We learn from the Montreal Protocol; make the Post-2020 Biodiversity Framework a flexible instrument with common, but differentiated, responsibility, linked developmental and environmental boons, ample fiscal backing, annual reporting and positive science-backed roots. That’s a mouthful. So let’s unpack it.
First, the ‘flexible instrument.’ This means it can continue evolving through later amendments. For instance, in 2007 the parties to the Montreal Protocol agreed to accelerate the phase-out for hydrochlorofluorocarbons beyond the terms of the original treaty. Now, the refrigerant gas 2000 times more potent than CO2 in warming our planet has been completely phased out in developed nations and developing nations are rapidly following suit to meet a 2030 deadline. And again in 2016, a new set of chemicals omitted from the original list entirely, hydrofluorocarbons, were added by the protocol’s parties to the accord after they were found to have similarly high warming potentials: accounting for up to 19% of global warming emissions by 2050. In this way, the protocol keeps getting stronger as our body of knowledge improves and new potential threats are identified- an agile mechanism.
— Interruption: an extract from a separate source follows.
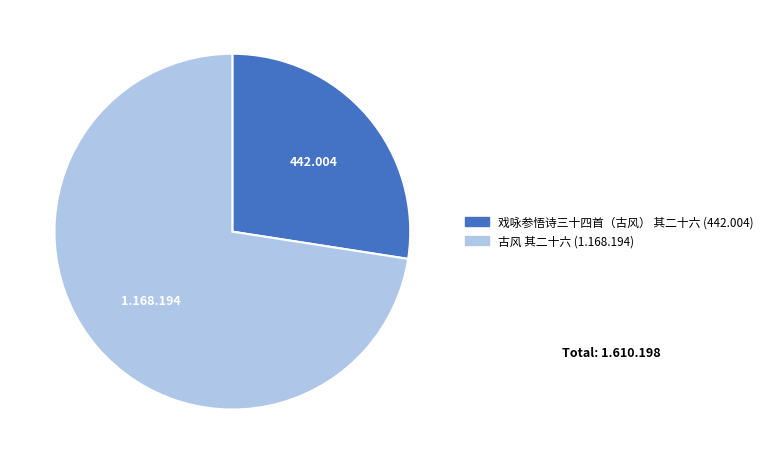

Rank the categories by value from lowest to highest.

戏咏参悟诗三十四首（古风） 其二十六, 古风 其二十六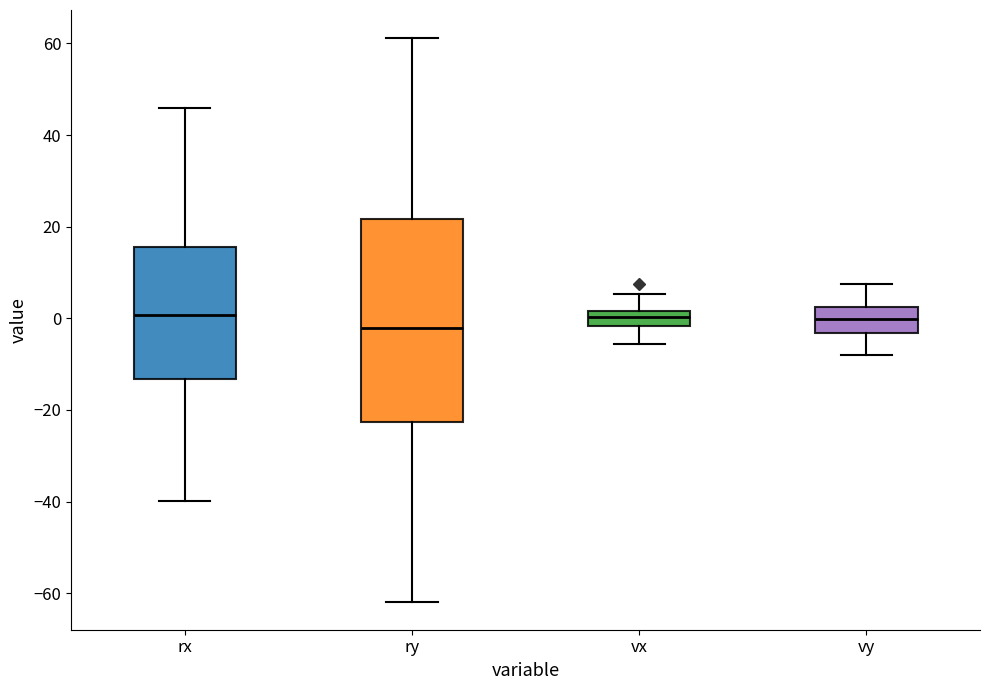

Where does the lower whisker of the box for vx end on the y-axis? The values are not printed on the chart, so give them approximately, as read against the axis.

-6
Next there’s ‘common, but differentiated, responsibility.’ Basically, affluent nations need to carry their weight. Less economically developed countries simply cannot be expected to keep up. In the Montreal Protocol, these are dubbed ‘Article 5 countries’ and follow different sets of deadlines and measures to more developed nations. A simple system, but a powerful one. ‘Linked developmental and environmental boons’ means progress in both areas simply must be tied: both people and planet benefitting, else we only reinforce the narrative that saving wildlife comes at a cost to society. In the Montreal Protocol, industrial actors were present and vocal right from the outset to balance out dialogues, the end result being that the goals countries set were economically savvy and achievable, borne out of technological innovation that meant the ODS chemicals’ replacements actually came cheaper to businesses and consumers than the originals.
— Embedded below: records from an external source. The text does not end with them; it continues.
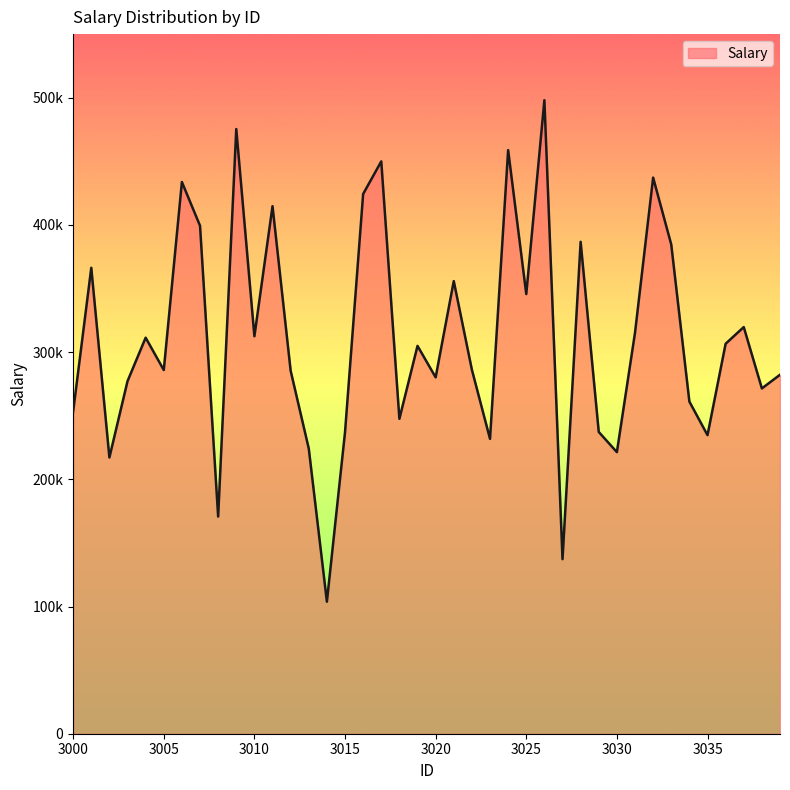

What is the value of the 35th point from the left?

261105.4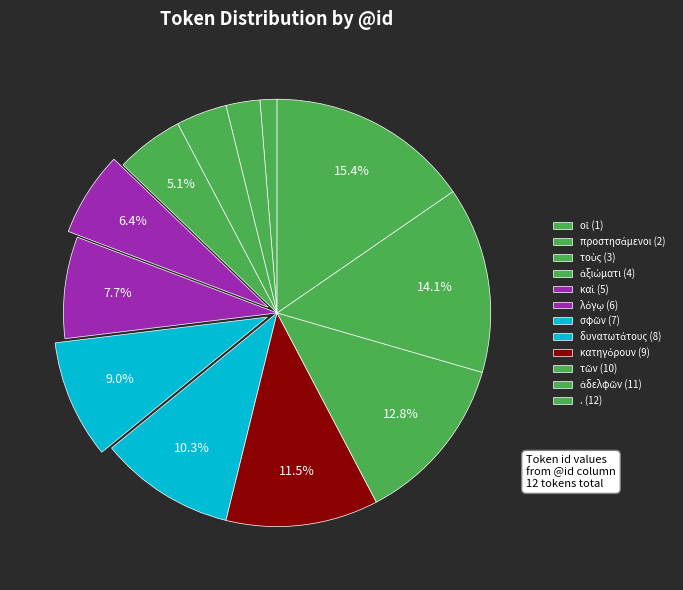

What is the ratio of the value at τῶν to the value at κατηγόρουν?

1.1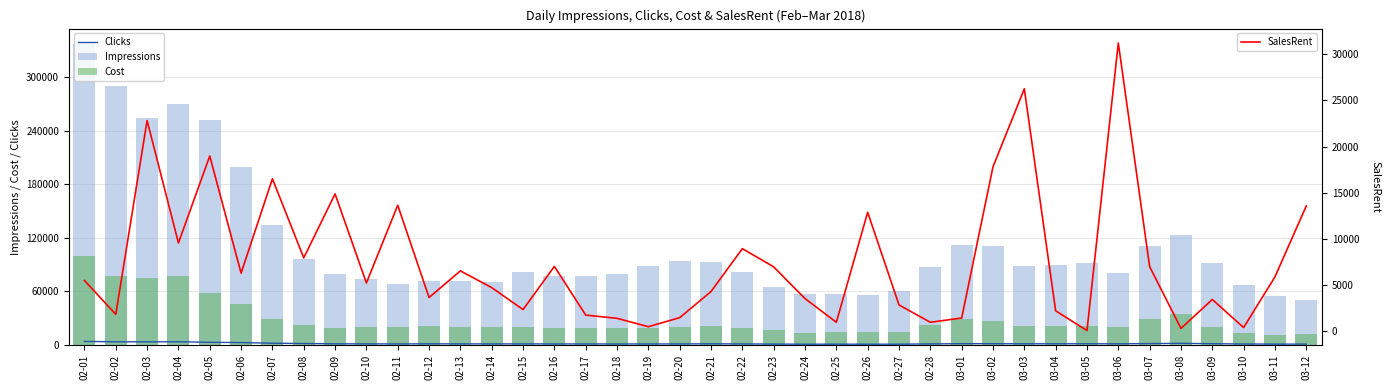

What is the label of the 13th bar from the right?

02-28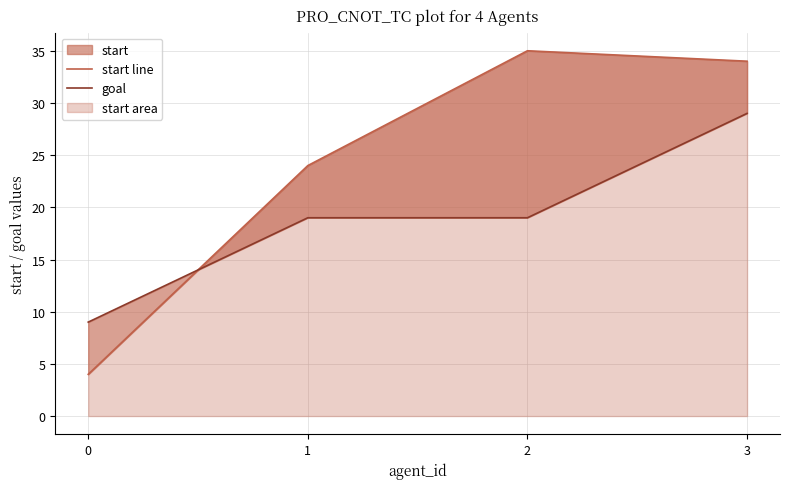

Between which two adjacent categories do start line and goal first intersect?

0 and 1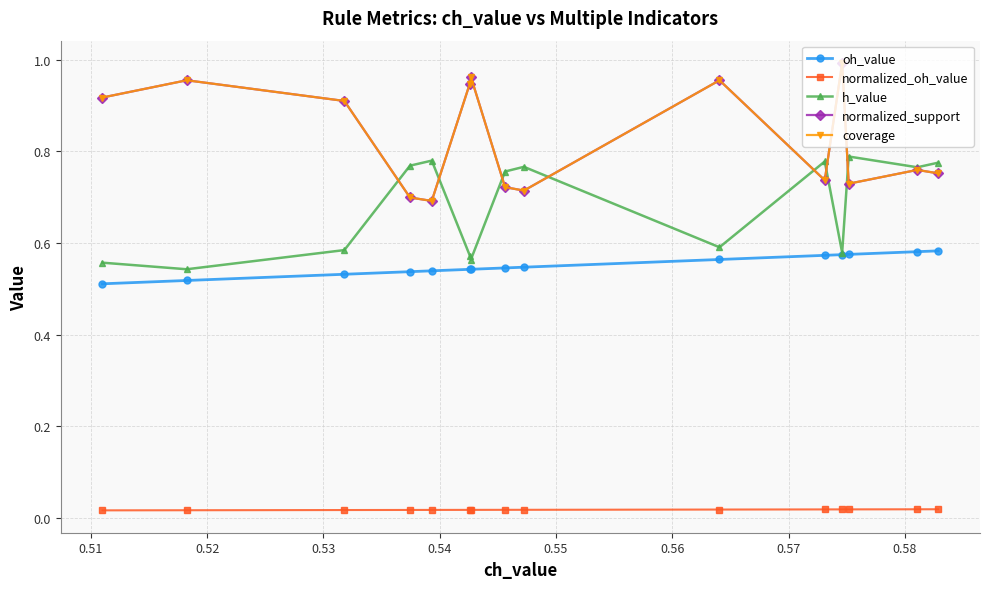

What is the average value of the h_value series?

0.7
‘Ample fiscal backing’ speaks for itself. Setting goals without the means to make them a reality is futile at best, counterproductive at worst. Currently, the funding gap in conservation sits at around $800 billion. That will take concerned multilateral cooperation to remedy, but the pay-out in broader benefits to economies through natural resources is expected to be tenfold at minimum. Of course, the Montreal Protocol was backed by such multilateral funding mechanisms almost since its inception, bringing almost $4 billion to bear across 8600 projects globally in less developed countries.
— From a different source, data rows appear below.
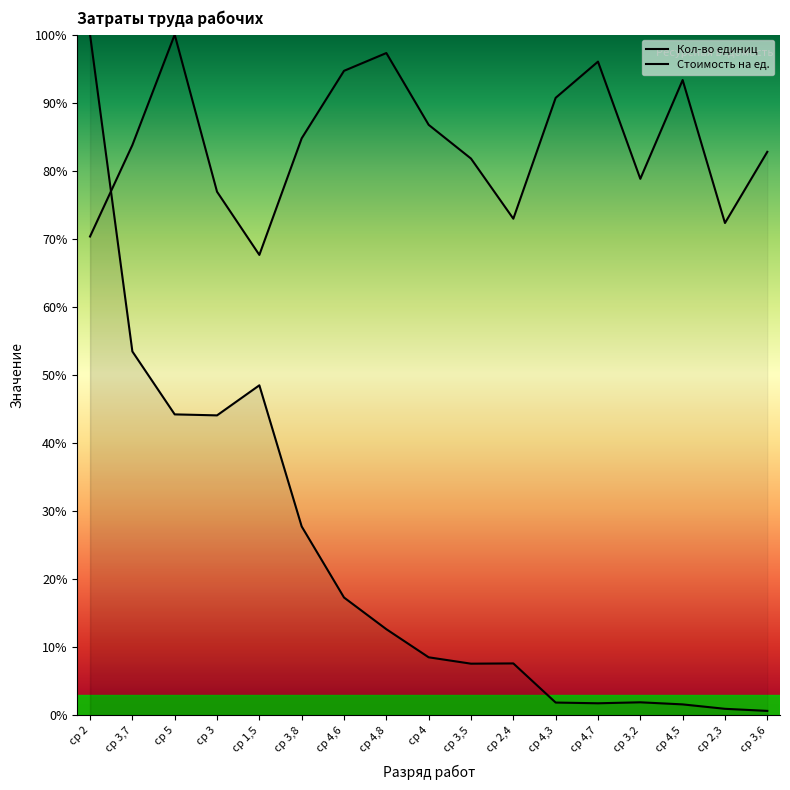

Reading left to right, list all the values displayed in this chart.

Кол-во единиц: ср 2=100.0	ср 3,7=53.4	ср 5=44.2	ср 3=44.0	ср 1,5=48.5	ср 3,8=27.7	ср 4,6=17.3	ср 4,8=12.6	ср 4=8.5	ср 3,5=7.6	ср 2,4=7.6	ср 4,3=1.8	ср 4,7=1.7	ср 3,2=1.9	ср 4,5=1.6	ср 2,3=0.9	ср 3,6=0.6
Стоимость на ед.: ср 2=70.3	ср 3,7=83.8	ср 5=100.0	ср 3=76.9	ср 1,5=67.6	ср 3,8=84.8	ср 4,6=94.7	ср 4,8=97.3	ср 4=86.7	ср 3,5=81.8	ср 2,4=72.9	ср 4,3=90.7	ср 4,7=96.0	ср 3,2=78.8	ср 4,5=93.3	ср 2,3=72.3	ср 3,6=82.8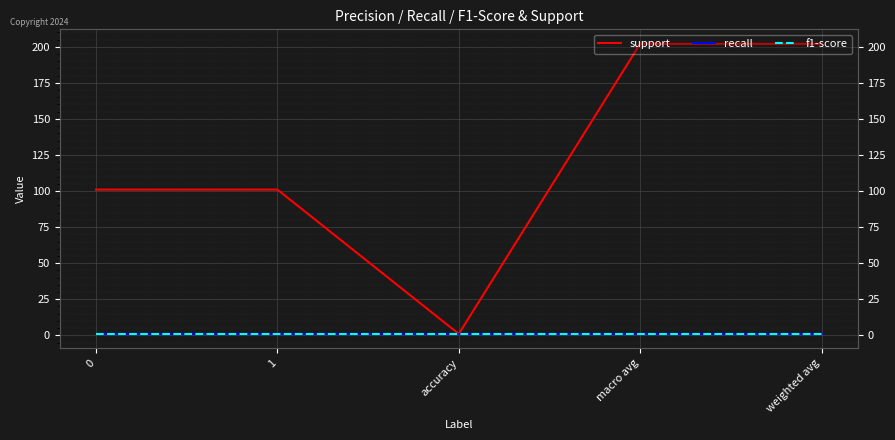

Is this an area chart (filled region under the line)?

No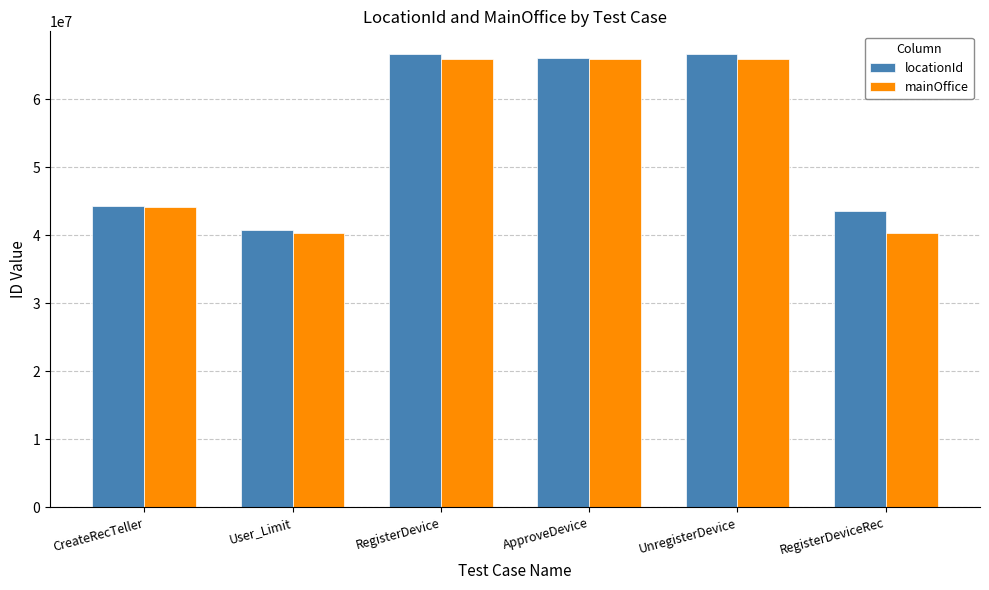

What is the highest value of the mainOffice series?

65887048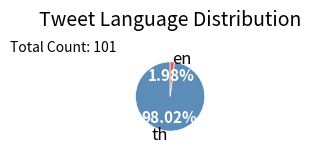

To the nearest percent, what is the difference between the th and en slice percentages?

96%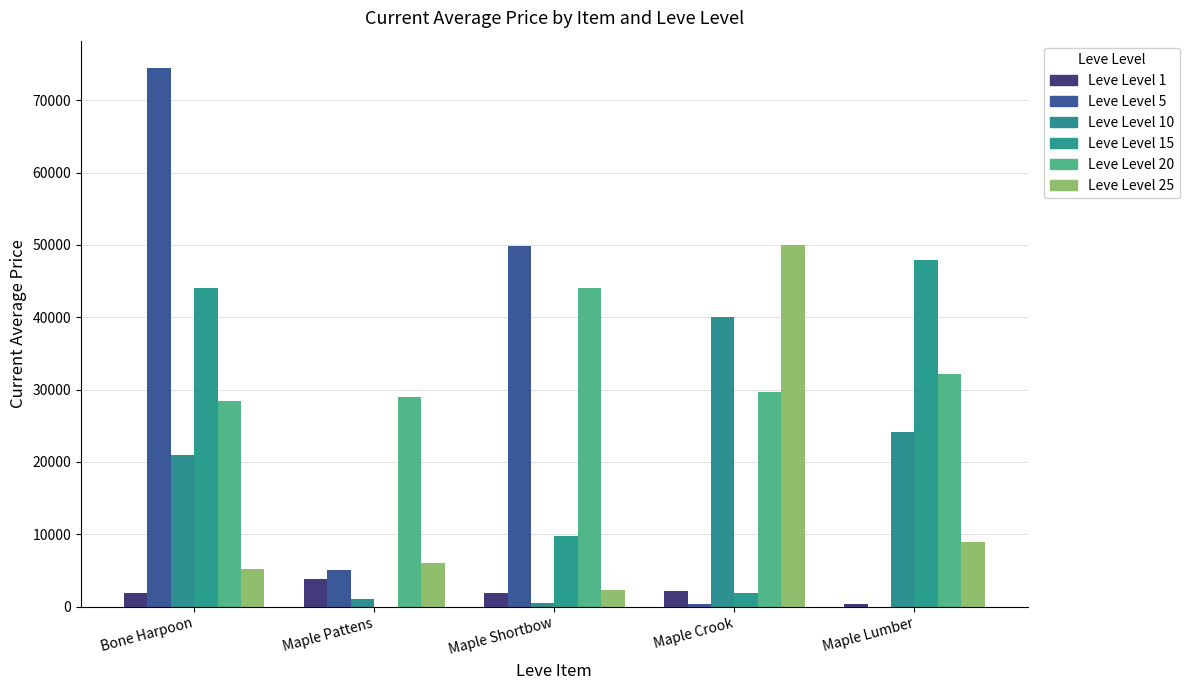

Reading left to right, extract all data points from this chart.

Leve Level 1: 1820	3763	1893	2219	395
Leve Level 5: 74500	5000	49800	403	0
Leve Level 10: 20890	997	500	40000	24142
Leve Level 15: 44035	0	9800	1850	47975
Leve Level 20: 28417	28950	44035	29650	32198
Leve Level 25: 5215	6008	2268	50000	9000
‘Annual reporting’ brings accountability. The Aichi targets are a stark reminder that setting goals and achieving them are two different things entirely, thus constant vigilance and progress monitoring allows early action to be taken if nations stray from the course. Through such methods, the Montreal Protocol ensured that all 142 developing countries that signed it were able to meet their 100% phase-out mark for ODS chemicals by 2010. And finally, ‘positive science-backed roots’ means we need environmental researchers there at the table as our chief knowledge repositories, but we also can’t wait on scientific certainty to act. The Montreal Protocol recognized this, shaped around early findings of a 4% decline each decade in the ozone layer. Later, more comprehensive studies would show this to be a substantial underestimate, but because we acted early, the healing curve was already in motion and far less steep than it might have been if we’d waited. The idea of early action based on our best knowledge at the time was later dubbed the precautionary principle in the equally groundbreaking 1992 Rio Declaration and is one we’ll certainly hope to carry forward with us to COP15’s talks.